Idaho’s school reform fight a skirmish in national battle

Published: September 25, 2012 

In the struggle to fix the nation’s public schools, the old red-state, blue-state idea is looking as dated as Dick and Jane. You can hear the change in the voice of Gov. Butch Otter, a Republican in one of the most deeply conservative corners of the country, when he expresses a brotherhood bond with Rahm Emanuel, the Democratic mayor of Chicago and former Obama administration chief of staff.

“I could empathize with Rahm and what he was going through,” Otter said about the recently settled teacher strike in Chicago.

“It’s not the teachers,” Otter said, paraphrasing Emanuel’s tough-guy script from a news conference at the height of the standoff. “It’s the union bosses.”

Chicago’s fight may be over, but in Idaho, where a three-part proposition on performance pay, tenure and technology in the classroom is roaring toward Election Day, the debate over schools has morphed into a harsh discussion about whom the voters should trust.

And as Otter’s attack line shows, the political and social battle lines are blurred — neither predictably conservative nor liberal, and often tinged with emotion about what schools can and might be.

South Dakota and Michigan also have questions on their ballots that ask voters to weigh in on collective bargaining issues. Voters in California and Arizona will decide on new or expanded taxes to support their schools. At least 20 state legislatures addressed teacher tenure this year, most of them shifting power from unions to districts, according to the National Conference of State Legislatures, a nonpartisan group.

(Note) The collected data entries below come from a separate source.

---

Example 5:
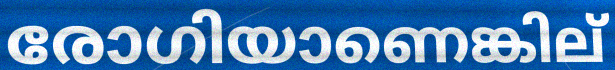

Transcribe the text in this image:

രോഗിയാണെങ്കില്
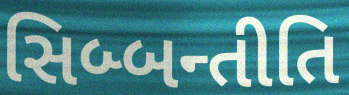
સિબ્બન્તીતિ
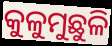
କୁଳୁମୁଛୁଳି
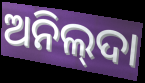
ଅନିଲ୍‌ଦା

But Idaho’s track through the faculty lounge — closely watched by labor and education interests around the nation — is still a case apart in the magnitude of the changes and how they came to be.

In a mostly rural state where the recession was particularly brutal in construction and manufacturing, lawmakers carved some of the deepest cuts in school spending in the nation. Per-pupil outlays fell 19 percent between fiscal 2008 and 2013 — only Arizona, Alabama and Oklahoma cut more — according to a report by the Center on Budget and Policy Priorities, a policy research group focused on low- and moderate-income families.

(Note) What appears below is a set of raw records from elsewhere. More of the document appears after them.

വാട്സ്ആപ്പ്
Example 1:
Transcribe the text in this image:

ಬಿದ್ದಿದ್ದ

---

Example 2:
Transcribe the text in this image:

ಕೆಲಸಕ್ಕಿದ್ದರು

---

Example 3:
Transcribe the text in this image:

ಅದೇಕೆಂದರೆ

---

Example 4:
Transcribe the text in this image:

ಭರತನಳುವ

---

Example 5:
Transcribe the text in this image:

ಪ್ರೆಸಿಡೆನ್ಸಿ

In 2011 the Legislature passed, and Otter signed, a regulatory overhaul of public education: eliminating tenure and stripping teachers of most collective bargaining rights, yet promising hand-held computers for students.

That created the context that both sides are now fighting over in television ads and political broadsides. The teachers’ union and its allies wonder if the state’s regulatory changes were sincerely aimed at improving schools, or a cynical move — with the recession as cover story — to eliminate one of the last vestiges of union life in a fiercely anti-union state.

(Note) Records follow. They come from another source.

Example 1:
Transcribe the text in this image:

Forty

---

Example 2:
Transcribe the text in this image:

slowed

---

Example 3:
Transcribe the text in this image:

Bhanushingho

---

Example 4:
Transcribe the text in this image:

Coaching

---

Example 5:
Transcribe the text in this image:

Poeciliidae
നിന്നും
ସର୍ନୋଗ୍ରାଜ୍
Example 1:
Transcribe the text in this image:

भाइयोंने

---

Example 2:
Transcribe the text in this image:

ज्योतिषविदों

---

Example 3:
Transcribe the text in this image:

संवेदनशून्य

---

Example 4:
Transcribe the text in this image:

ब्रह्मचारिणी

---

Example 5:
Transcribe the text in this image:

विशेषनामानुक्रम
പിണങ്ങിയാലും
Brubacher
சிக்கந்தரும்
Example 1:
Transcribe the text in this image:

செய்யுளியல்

The governor and his allies ask if teachers really want the best for students, or if they are fighting to defend cushy rights in setting schedules and curriculums that few other workers enjoy.

FROM OHIO TO IDAHO

Whether public employees in general have it too good in a transformed global economy is a question in a number of states. Last year, Ohio residents struck down a package of laws that reduced public employee perks. The recall election in Wisconsin this year was a public-worker debate by proxy, as Gov. Scott Walker, a Republican who had pushed through a rights-reduction package, was reconfirmed.

In Idaho it is all about what happens in the classroom.

AUSTERITY, CREDIBILITY

“If you look at polling, union leaders are one of the least respected when it comes to getting information about education, but teachers are always at the top,” said Tom Luna, Idaho’s superintendent of public instruction, who led the overhaul drive.

Firing back, teachers and their union representatives say the overhaul, formulated during Idaho’s application for federal funds in the Obama administration’s Race to the Top education incentive program, was mostly about austerity.

Luna “tried to claim there was a need for reform, when in actuality it was a political answer to our economic conditions,” said Robin Nettinga, the executive director of the Idaho Education Association. The association, representing about 13,000 teachers, led a petition drive this year to challenge the overhaul package and put it on the ballot. Its yard signs urge voters to strike down “the Luna Laws.”

Some district administrators say they fear that in their bloodletting both sides are forgetting the students.